The Nile is so walled in by hills that its waters have to be lifted in order to flow over any level place. This is done chiefly by the sakiehs, of which there are something like four thousand on the Nubian Nile. The great wheels, moving in cogs, can be seen high up on the banks, with their strings of buckets hanging to them. As the buckets descend, each dips into the water and carries to the top a few quarts at a time. In some places men raise the water in baskets or buckets, and in others, the river slopes at such an angle that they carry it up by hand and water little patches twenty or thirty feet wide. Every low place along the river is farmed, and when the Nile falls, the sand banks and islands are planted to crops.

Wherever there is a stretch of cultivated land, a village of mud and stone huts has grown up, and such villages spot the banks for hundreds of miles. At times there is no green except between village and river, and one wonders how men can be born and live and die there. Nevertheless, there are more than one hundred thousand people to whom this region is the centre of the world.

Though much of this Nile border is too narrow for profitable cultivation, it is very fertile and raises excellent cotton. At present the other chief crops are wheat, barley, and millet, and the chief fruit is dates, which are sweeter and larger than those grown farther down the Nile valley.
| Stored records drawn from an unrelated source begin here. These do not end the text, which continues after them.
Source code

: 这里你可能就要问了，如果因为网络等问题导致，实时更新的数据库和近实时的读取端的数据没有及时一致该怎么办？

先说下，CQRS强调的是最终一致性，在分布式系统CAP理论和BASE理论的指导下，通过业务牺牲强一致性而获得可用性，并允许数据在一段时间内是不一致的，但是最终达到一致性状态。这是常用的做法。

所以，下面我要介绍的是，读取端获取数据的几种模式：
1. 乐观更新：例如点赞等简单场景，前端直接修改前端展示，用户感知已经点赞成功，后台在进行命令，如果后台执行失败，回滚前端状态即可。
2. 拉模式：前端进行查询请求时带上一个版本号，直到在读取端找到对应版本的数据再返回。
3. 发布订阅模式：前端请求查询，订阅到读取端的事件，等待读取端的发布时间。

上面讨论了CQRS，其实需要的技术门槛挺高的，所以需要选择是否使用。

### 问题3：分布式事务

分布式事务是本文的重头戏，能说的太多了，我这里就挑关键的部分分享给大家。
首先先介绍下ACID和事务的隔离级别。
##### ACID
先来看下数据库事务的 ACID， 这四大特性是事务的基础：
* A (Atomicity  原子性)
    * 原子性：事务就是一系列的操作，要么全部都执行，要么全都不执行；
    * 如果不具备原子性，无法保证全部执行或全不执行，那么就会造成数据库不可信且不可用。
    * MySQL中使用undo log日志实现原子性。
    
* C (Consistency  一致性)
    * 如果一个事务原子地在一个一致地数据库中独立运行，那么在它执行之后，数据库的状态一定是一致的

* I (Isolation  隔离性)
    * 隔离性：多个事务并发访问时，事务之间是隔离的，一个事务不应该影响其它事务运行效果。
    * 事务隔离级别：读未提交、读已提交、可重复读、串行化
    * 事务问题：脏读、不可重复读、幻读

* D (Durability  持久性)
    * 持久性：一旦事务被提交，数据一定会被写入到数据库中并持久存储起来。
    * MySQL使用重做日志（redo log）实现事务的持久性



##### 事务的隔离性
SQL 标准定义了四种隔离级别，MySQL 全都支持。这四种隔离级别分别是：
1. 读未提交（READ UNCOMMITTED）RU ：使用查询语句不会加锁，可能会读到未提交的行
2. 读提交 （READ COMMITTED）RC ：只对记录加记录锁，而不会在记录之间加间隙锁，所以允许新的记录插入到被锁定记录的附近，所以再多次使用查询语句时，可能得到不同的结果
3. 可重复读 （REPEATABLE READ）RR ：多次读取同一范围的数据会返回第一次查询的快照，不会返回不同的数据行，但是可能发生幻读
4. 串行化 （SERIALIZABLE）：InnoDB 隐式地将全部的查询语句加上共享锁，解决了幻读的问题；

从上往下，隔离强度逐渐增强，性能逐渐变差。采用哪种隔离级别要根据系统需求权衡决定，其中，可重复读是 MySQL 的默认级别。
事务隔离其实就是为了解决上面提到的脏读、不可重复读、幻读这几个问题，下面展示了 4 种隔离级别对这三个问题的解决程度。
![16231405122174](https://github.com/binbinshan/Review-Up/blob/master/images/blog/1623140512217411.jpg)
Indeed, the date trees that one sees almost everywhere along the banks are a source of revenue for the government, which taxes them at the rate of ten cents per tree.

“On the Ibis we make about six miles an hour as our dusky Nubian pilot corkscrews up the Nile. Fortunately we are almost free from the myriad flies, the modern plague of Egypt.”

Though the Aswan Dam has been of inestimable benefit to Egypt, the whole world shares regret that when the sluice gates are closed the water backs up and submerges Pharaoh’s Bed and other ancient ruins on the Island of Philæ.